Por más que la transitología neoliberal y su eterno fluir de reformas tecnocráticas de baja intensidad—bonos, programas sociales, focalización—reprimiera y escotomizara estos términos añejos, reaparecieron en el discurso público con un candidato presidencial que cita los Manuscritos económico-filosóficos de Marx y proviene de la militancia en organizaciones radicales de la izquierda palestina. “¡Cuidado ahí, el comunismo!”, representa la última intentona del sentido común neoliberal/el inconsciente capitalista para recomponer el viejo pacto de sumisión criollo entre la fronda aristocrática y la potencia plebeya.

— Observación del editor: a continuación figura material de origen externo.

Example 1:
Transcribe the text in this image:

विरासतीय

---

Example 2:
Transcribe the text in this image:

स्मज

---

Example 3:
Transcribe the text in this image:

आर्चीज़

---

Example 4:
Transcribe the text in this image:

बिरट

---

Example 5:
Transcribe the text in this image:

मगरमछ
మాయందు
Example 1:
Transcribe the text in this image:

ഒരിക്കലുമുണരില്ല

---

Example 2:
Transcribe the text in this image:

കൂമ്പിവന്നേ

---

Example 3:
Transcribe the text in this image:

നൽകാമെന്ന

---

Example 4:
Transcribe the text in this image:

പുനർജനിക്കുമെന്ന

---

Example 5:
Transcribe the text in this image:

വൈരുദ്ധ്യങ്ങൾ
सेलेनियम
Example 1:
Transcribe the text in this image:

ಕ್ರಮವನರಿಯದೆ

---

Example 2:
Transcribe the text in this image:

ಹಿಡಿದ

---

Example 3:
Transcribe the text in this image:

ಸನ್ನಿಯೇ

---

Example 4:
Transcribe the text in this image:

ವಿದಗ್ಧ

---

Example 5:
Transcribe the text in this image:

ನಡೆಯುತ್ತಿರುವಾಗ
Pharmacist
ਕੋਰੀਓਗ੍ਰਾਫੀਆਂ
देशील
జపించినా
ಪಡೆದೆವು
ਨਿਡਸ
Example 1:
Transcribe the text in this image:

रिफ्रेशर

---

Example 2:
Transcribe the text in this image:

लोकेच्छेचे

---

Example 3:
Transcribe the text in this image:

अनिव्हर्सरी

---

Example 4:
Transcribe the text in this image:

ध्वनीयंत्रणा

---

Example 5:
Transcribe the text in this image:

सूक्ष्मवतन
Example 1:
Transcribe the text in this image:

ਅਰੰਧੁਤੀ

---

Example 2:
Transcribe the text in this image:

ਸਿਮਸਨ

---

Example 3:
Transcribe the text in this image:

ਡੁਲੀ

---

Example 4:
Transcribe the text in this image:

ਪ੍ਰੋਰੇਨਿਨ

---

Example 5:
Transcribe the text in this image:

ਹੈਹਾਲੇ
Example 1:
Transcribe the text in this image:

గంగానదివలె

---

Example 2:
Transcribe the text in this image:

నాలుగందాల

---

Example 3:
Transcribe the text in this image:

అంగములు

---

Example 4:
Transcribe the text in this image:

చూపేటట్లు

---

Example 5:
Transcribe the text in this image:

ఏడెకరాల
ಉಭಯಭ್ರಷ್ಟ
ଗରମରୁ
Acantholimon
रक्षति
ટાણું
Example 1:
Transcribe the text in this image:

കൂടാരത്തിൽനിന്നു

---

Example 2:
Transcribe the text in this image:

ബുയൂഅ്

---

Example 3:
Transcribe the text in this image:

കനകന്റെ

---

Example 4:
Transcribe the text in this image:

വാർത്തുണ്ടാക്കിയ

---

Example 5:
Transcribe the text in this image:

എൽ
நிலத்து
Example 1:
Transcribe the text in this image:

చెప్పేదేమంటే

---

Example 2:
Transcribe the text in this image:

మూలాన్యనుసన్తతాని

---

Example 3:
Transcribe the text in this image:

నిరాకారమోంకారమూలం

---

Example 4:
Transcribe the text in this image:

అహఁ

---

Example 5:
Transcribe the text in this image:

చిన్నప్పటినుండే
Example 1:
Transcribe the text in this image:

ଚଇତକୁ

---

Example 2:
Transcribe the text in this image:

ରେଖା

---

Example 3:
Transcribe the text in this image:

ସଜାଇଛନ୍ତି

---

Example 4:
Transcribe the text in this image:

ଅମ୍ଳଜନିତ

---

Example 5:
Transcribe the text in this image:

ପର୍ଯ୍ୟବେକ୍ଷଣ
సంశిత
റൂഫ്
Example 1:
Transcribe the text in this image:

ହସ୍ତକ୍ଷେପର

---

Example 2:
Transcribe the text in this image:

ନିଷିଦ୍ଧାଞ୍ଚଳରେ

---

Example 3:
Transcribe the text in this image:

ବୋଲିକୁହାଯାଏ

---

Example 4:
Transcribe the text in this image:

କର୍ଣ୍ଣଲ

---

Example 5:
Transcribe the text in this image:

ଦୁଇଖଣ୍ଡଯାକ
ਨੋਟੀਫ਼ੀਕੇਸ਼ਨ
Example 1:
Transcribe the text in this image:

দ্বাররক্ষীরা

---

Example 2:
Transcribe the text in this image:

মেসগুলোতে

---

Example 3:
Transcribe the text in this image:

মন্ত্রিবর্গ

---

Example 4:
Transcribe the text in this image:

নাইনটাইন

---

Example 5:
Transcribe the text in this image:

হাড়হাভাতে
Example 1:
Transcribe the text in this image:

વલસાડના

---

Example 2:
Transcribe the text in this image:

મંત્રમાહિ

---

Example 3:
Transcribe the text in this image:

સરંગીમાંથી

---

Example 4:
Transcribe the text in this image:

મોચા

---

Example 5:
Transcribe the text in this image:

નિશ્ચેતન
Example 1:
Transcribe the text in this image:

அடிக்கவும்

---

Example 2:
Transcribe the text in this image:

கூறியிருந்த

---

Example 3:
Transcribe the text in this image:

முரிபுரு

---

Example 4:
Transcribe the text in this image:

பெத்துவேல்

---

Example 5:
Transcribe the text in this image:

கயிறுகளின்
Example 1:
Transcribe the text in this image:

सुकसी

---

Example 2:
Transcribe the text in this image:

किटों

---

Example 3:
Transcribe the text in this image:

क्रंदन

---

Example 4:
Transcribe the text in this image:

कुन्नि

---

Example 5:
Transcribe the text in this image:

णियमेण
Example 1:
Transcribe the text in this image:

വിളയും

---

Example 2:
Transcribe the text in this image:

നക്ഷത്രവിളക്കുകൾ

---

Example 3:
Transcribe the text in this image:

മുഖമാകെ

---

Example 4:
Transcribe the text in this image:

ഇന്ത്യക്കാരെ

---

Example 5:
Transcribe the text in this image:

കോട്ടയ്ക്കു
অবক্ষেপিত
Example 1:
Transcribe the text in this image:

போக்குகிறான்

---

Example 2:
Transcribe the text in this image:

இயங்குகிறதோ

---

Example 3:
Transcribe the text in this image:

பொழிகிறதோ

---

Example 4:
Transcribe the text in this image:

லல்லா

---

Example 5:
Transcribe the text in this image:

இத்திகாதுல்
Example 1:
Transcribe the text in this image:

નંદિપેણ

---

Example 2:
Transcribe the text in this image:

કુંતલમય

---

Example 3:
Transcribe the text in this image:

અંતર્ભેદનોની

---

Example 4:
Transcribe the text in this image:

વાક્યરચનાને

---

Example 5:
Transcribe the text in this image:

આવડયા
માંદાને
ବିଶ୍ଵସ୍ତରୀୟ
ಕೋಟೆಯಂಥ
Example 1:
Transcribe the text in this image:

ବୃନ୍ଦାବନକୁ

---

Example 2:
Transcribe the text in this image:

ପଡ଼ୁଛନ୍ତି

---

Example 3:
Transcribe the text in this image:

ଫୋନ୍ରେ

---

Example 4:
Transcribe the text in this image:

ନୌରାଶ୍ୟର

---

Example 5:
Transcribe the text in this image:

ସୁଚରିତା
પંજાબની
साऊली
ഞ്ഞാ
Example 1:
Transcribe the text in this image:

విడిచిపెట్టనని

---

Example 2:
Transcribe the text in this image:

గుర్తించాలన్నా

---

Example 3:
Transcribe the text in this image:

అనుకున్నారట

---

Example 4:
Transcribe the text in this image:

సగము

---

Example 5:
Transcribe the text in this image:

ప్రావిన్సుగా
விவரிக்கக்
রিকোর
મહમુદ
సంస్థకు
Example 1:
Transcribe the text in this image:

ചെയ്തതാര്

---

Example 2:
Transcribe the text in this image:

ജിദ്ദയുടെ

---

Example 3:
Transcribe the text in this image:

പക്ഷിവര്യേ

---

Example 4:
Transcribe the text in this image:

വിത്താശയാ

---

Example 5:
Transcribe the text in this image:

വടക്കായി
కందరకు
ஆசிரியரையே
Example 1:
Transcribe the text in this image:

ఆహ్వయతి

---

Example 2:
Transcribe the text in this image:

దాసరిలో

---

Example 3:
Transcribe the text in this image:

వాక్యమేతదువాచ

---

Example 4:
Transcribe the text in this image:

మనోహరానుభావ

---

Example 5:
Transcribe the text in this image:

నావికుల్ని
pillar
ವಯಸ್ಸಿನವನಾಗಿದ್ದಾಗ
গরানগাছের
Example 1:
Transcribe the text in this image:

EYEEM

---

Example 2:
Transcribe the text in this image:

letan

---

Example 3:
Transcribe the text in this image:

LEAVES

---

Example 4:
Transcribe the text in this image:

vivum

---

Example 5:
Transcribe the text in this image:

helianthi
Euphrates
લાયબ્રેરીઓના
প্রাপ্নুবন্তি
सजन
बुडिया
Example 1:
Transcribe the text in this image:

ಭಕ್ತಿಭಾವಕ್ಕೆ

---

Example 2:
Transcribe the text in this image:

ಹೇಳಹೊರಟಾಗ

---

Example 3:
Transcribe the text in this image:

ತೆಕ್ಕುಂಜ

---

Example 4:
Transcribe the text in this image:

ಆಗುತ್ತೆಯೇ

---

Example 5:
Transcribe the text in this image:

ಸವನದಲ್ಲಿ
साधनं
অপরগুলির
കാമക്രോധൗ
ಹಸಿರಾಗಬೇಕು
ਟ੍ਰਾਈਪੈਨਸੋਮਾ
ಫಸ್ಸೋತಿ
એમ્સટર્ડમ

No resulta casual, en ese sentido, que la épica que exhibe la campaña de Gabriel Boric en su franja intente atar el 18 de octubre con las movilizaciones estudiantiles de 2011—mucho más compuesta y ordenada, sin saqueos, sin violencia social, con dirigentes estudiantiles de la elite blanca y criolla encabezando marchas pacíficas—intentando restituir una dote imaginaria que enganche la protesta al parlamentarismo. Es un intento por mostrar que, aún en el momento más traumático, todavía estuvimos habitados por los buenos sentimientos de la tolerancia liberal y el respeto por la democracia (burguesa). Lo señalo de nuevo: ninguno de los dos programas en juego en la primaria del próximo domingo encarna la destrucción del neoliberalismo ni asegura el surgimiento de un nuevo “bloque histórico”, para utilizar un término de Gramsci. Sin embargo, frente al espíritu subversivo de la candidatura comunista, el frenteamplismo vuelve a ofrecer un último respiro al superyo social de la transición. Los llamados a la unidad bien intencionados de ciertas bases y dirigencias contrastan con la agresividad partisana y micropolítica, a menudo vulgar, incluso cuma, con la que los partidarios de uno y otro bando se enfrentan. Pensar que este enrostramiento mutuo y esta avalancha de ridiculizaciones son el resultado de un ánimo gratuito por destruir una gran alianza, es un tipo de ilusión fraternocrática, pequeñoburguesa, que obvia lo que la insurrección de octubre marcó con fuego y rabia: la batalla radical por los significantes políticos. Más que mal, como saben los viejos militantes, lo que ocurre en la confrontación electoral, sigue siendo la lucha de clases.
Por Claudio Aguayo
* Profesor de filosofía, candidato a doctor University of Michigan.